Biswanath Chakraborty, a professor of political science at Rabindra Bharati University, echoed Pal. “The BJP has definitely suffered the brunt of this political violence and intimidation but in many areas workers of the Left parties and the Indian Secular Front led by Abbas Siddiqui have faced terror as well. It is a fact that hundreds of BJP workers and supporters are still forced to stay away from home.
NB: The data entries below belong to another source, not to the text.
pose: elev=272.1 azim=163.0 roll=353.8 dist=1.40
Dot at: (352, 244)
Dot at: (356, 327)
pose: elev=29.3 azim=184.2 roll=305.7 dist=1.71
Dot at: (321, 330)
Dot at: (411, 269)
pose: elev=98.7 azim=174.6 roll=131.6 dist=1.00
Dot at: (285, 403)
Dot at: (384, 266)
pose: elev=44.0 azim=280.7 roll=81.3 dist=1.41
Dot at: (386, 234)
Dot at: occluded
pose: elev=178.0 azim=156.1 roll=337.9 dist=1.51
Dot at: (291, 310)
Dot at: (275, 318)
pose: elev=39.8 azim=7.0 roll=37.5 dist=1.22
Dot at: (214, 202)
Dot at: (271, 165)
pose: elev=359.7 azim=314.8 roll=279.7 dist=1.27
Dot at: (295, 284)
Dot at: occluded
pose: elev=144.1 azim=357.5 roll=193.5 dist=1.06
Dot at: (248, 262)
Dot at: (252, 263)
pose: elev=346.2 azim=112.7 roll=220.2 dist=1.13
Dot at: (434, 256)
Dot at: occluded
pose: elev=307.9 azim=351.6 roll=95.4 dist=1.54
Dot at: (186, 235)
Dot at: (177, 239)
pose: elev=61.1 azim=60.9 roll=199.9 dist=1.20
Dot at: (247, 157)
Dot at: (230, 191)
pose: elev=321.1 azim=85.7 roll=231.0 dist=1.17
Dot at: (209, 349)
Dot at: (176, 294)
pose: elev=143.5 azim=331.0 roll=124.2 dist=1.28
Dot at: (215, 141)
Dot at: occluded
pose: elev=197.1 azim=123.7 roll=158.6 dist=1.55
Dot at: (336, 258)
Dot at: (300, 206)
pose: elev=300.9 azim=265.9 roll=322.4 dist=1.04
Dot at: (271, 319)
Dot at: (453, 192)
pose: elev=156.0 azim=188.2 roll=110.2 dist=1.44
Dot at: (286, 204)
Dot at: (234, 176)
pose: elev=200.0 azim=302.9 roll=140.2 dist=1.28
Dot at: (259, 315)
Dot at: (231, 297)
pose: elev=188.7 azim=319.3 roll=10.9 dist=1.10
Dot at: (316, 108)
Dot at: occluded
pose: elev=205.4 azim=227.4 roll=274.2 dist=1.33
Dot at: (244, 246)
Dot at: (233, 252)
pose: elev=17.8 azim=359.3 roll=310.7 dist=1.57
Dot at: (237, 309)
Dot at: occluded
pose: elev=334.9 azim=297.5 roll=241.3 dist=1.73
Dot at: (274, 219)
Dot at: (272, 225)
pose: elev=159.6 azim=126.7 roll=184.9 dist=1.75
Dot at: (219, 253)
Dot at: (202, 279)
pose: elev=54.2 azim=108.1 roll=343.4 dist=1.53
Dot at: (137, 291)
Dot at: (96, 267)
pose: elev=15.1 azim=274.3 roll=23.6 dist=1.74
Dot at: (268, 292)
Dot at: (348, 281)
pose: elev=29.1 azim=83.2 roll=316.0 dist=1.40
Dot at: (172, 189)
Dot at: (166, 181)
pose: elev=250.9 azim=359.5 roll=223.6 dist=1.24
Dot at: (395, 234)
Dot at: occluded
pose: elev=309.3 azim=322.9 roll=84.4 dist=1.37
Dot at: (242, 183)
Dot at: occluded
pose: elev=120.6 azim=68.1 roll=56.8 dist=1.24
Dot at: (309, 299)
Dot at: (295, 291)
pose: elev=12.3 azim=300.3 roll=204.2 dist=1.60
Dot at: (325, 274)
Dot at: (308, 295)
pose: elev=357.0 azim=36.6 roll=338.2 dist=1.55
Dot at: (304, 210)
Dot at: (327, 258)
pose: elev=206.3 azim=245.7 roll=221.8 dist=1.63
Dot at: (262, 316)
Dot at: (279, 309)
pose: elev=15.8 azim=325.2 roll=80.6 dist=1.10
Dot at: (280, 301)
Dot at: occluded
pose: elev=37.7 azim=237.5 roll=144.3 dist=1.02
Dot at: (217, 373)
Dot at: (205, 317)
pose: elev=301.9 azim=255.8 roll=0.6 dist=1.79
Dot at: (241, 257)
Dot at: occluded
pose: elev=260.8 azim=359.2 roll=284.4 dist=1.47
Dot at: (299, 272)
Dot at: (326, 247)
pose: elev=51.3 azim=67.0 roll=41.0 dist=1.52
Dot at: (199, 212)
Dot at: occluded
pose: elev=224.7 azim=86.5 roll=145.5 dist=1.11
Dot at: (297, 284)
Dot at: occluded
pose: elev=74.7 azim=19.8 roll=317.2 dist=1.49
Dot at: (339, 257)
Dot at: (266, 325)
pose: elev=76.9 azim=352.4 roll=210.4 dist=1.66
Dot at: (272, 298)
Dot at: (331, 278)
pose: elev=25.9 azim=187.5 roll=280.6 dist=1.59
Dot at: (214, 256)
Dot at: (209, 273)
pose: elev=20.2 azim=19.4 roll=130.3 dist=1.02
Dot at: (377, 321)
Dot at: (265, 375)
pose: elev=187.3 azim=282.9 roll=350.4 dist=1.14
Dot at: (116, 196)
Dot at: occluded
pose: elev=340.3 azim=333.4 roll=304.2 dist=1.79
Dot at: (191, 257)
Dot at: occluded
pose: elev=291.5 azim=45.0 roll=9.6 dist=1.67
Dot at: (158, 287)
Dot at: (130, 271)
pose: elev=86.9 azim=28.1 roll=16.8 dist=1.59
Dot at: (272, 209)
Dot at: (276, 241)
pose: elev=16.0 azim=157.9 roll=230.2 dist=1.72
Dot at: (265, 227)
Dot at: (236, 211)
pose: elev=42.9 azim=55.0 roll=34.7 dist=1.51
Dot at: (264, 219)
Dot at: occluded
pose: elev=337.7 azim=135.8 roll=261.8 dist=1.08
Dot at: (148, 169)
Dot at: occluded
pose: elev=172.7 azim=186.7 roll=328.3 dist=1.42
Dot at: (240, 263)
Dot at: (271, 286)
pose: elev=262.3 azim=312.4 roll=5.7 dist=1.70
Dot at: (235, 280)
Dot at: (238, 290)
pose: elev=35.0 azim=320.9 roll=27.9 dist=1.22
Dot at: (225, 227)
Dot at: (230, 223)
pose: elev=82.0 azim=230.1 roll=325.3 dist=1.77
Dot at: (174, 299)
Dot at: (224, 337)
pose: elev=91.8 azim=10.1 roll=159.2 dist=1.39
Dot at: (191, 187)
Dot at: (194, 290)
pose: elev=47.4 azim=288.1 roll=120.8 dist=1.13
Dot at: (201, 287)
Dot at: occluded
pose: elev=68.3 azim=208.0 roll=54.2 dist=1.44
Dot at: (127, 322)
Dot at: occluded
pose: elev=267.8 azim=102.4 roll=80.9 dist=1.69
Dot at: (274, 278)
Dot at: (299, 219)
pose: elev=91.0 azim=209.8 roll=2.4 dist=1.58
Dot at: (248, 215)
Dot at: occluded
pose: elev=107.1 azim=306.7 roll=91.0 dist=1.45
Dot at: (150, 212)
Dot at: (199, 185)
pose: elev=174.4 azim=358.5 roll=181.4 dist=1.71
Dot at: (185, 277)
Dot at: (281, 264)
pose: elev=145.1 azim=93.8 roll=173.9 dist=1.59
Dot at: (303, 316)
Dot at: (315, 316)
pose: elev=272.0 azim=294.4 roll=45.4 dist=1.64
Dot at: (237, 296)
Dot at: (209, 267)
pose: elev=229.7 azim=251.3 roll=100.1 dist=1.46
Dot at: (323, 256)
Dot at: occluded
The media did not play the role it should have in highlighting these violations of democratic rights,” he said.

He argued that leading media houses have adopted a policy of keeping the governing party in good humour so as to ensure a steady flow of state government ads.

“The situation is similar to how Hindi news channels have been under BJP’s influence,” Chakraborty explained. “The pandemic has only deepened the media’s dependence on government advertisements and parties in power are making use of the situation.”

Columnist Suman Bhattacharya differed, however. “The media has given little space to the allegations of political violence because it is quite evident that the BJP’s charges are highly exaggerated and communally motivated,” he said. “Besides, the BJP workers who are forced to stay away from home are mostly those who had threatened Trinamool workers ahead of the polls of dire consequences after the result. It’s not a one-sided affair.”

He agreed that the media has given less space to the BJP since the result but argued that it was “only normal”. “BJP has lost political significance in Bengal and, therefore, mileage in the media has reduced,” he explained.

A journalist with a leading Bengali TV channel who didn’t want to be identified echoed Bhattacharya. “Since coming to power, the Mamata Banerjee government has not taken any measure that should draw criticism from the media. The majority of the incidents of violence happened between May 2 and 6. Since then, it’s mostly low-intensity local tension around which hype is being created by the BJP,” the journalist said.

A veteran journalist at a leading Bengali daily, however, said the government was using ads to pressure the media. “We’ll lose out on state government ads if we give much space to BJP’s allegations, which in many cases are also exaggerated,” said the journalist, who asked not to be identified.